*** Opening RECORD EXCERPTS ***
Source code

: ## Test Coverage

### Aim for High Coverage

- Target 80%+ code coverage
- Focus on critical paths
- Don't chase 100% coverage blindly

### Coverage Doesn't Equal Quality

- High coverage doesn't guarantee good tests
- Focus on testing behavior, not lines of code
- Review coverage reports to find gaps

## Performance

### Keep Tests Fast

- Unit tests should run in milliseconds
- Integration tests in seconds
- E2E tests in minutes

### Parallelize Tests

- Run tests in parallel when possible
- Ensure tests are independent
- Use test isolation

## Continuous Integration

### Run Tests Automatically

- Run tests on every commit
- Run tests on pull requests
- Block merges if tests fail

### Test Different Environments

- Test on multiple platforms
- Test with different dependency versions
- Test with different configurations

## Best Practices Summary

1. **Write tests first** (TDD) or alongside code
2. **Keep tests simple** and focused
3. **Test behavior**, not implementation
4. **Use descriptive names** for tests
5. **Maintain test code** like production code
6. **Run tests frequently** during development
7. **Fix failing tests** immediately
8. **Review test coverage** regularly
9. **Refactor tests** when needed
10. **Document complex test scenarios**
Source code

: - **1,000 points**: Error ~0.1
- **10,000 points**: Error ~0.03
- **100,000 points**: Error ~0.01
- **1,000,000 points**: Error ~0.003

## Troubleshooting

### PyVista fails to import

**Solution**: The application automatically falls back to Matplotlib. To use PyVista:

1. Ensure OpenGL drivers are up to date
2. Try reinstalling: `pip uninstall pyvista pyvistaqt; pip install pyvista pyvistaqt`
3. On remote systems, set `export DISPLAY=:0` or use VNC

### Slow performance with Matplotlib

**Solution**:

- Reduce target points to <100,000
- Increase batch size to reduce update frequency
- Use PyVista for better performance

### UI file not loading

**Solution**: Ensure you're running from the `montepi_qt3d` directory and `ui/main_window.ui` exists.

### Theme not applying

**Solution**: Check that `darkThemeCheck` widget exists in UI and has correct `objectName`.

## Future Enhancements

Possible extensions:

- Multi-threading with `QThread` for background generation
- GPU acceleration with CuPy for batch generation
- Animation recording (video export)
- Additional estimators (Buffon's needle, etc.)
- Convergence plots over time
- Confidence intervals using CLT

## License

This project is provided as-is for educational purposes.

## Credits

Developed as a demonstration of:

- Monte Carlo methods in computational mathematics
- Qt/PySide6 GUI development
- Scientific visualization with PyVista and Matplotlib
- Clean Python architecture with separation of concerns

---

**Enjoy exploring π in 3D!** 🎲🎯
*** Closing RECORD EXCERPTS ***
__TASK PROMPT__.
Please retype all of the data above exactly as it appears.

__ANSWER SECTION__.
Source code

: ## Test Coverage

### Aim for High Coverage

- Target 80%+ code coverage
- Focus on critical paths
- Don't chase 100% coverage blindly

### Coverage Doesn't Equal Quality

- High coverage doesn't guarantee good tests
- Focus on testing behavior, not lines of code
- Review coverage reports to find gaps

## Performance

### Keep Tests Fast

- Unit tests should run in milliseconds
- Integration tests in seconds
- E2E tests in minutes

### Parallelize Tests

- Run tests in parallel when possible
- Ensure tests are independent
- Use test isolation

## Continuous Integration

### Run Tests Automatically

- Run tests on every commit
- Run tests on pull requests
- Block merges if tests fail

### Test Different Environments

- Test on multiple platforms
- Test with different dependency versions
- Test with different configurations

## Best Practices Summary

1. **Write tests first** (TDD) or alongside code
2. **Keep tests simple** and focused
3. **Test behavior**, not implementation
4. **Use descriptive names** for tests
5. **Maintain test code** like production code
6. **Run tests frequently** during development
7. **Fix failing tests** immediately
8. **Review test coverage** regularly
9. **Refactor tests** when needed
10. **Document complex test scenarios**
Source code

: - **1,000 points**: Error ~0.1
- **10,000 points**: Error ~0.03
- **100,000 points**: Error ~0.01
- **1,000,000 points**: Error ~0.003

## Troubleshooting

### PyVista fails to import

**Solution**: The application automatically falls back to Matplotlib. To use PyVista:

1. Ensure OpenGL drivers are up to date
2. Try reinstalling: `pip uninstall pyvista pyvistaqt; pip install pyvista pyvistaqt`
3. On remote systems, set `export DISPLAY=:0` or use VNC

### Slow performance with Matplotlib

**Solution**:

- Reduce target points to <100,000
- Increase batch size to reduce update frequency
- Use PyVista for better performance

### UI file not loading

**Solution**: Ensure you're running from the `montepi_qt3d` directory and `ui/main_window.ui` exists.

### Theme not applying

**Solution**: Check that `darkThemeCheck` widget exists in UI and has correct `objectName`.

## Future Enhancements

Possible extensions:

- Multi-threading with `QThread` for background generation
- GPU acceleration with CuPy for batch generation
- Animation recording (video export)
- Additional estimators (Buffon's needle, etc.)
- Convergence plots over time
- Confidence intervals using CLT

## License

This project is provided as-is for educational purposes.

## Credits

Developed as a demonstration of:

- Monte Carlo methods in computational mathematics
- Qt/PySide6 GUI development
- Scientific visualization with PyVista and Matplotlib
- Clean Python architecture with separation of concerns

---

**Enjoy exploring π in 3D!** 🎲🎯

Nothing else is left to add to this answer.